TASK DIRECTIONS
Quote the data below word for word, omitting the pictures.

Content starts

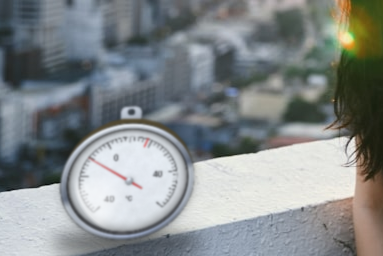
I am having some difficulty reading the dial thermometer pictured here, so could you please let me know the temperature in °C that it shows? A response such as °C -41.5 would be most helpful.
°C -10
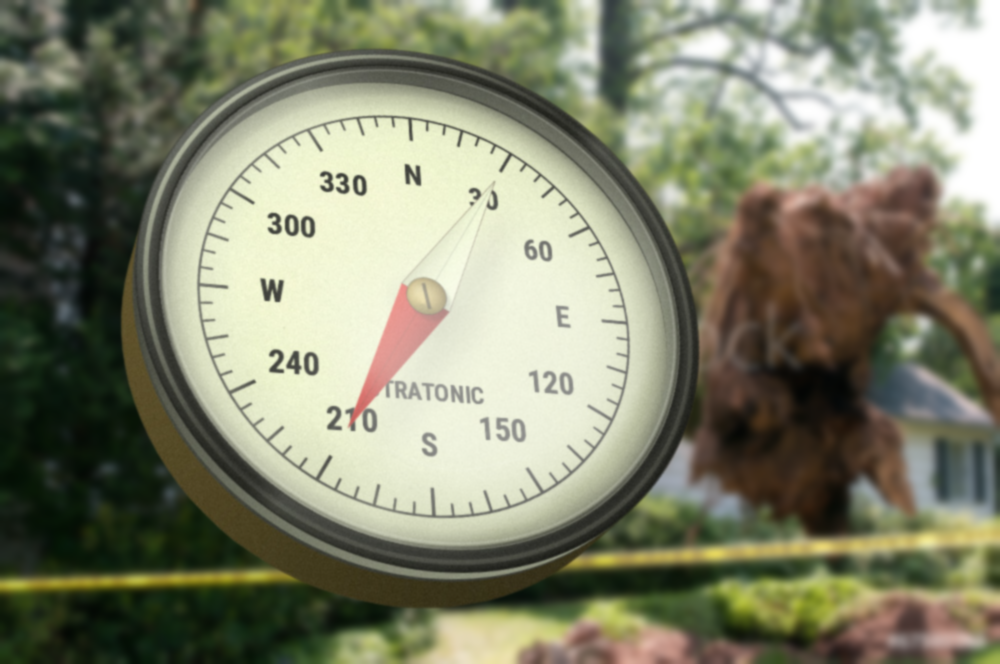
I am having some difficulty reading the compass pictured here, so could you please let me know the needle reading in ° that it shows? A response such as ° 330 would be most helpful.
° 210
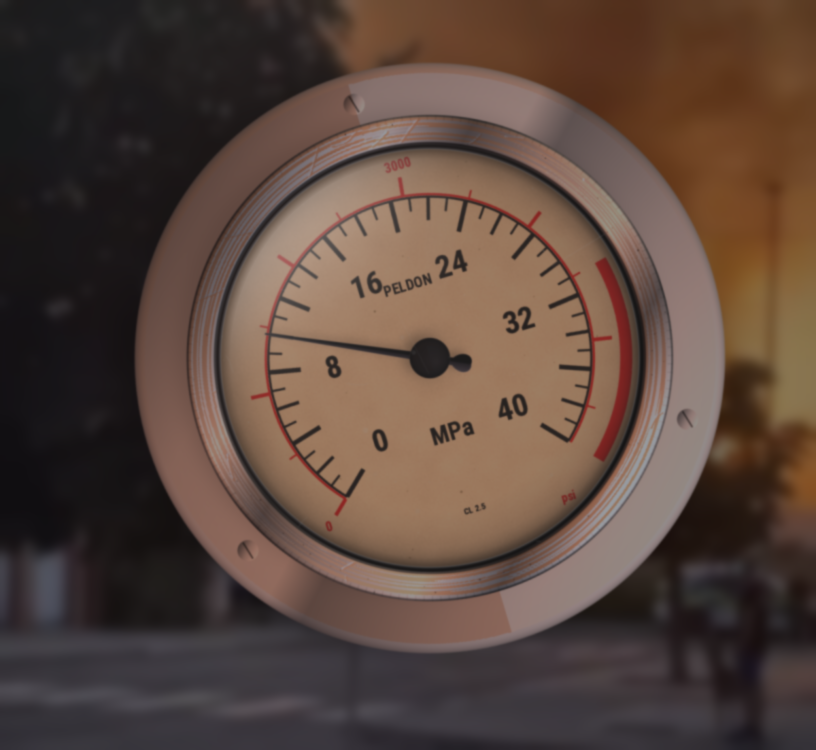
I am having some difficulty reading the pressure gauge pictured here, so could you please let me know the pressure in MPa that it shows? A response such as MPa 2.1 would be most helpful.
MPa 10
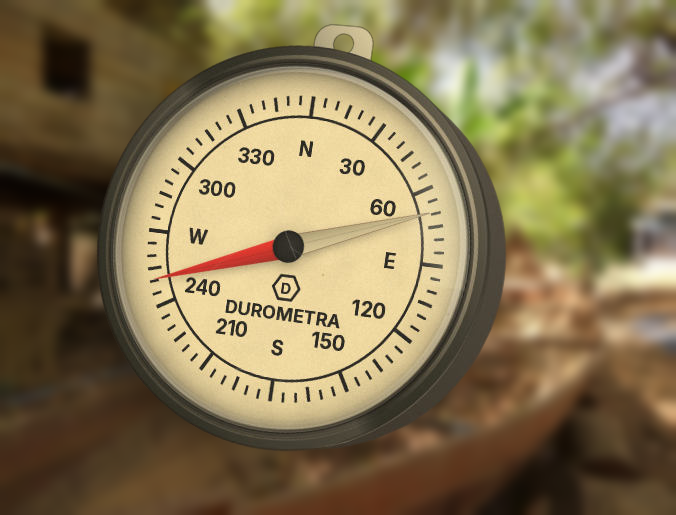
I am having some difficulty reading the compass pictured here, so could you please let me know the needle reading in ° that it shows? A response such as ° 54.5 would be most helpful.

Content ends

REPLY
I am having some difficulty reading the dial thermometer pictured here, so could you please let me know the temperature in °C that it shows? A response such as °C -41.5 would be most helpful.
°C -10
I am having some difficulty reading the compass pictured here, so could you please let me know the needle reading in ° that it shows? A response such as ° 330 would be most helpful.
° 210
I am having some difficulty reading the pressure gauge pictured here, so could you please let me know the pressure in MPa that it shows? A response such as MPa 2.1 would be most helpful.
MPa 10
I am having some difficulty reading the compass pictured here, so could you please let me know the needle reading in ° that it shows? A response such as ° 54.5 would be most helpful.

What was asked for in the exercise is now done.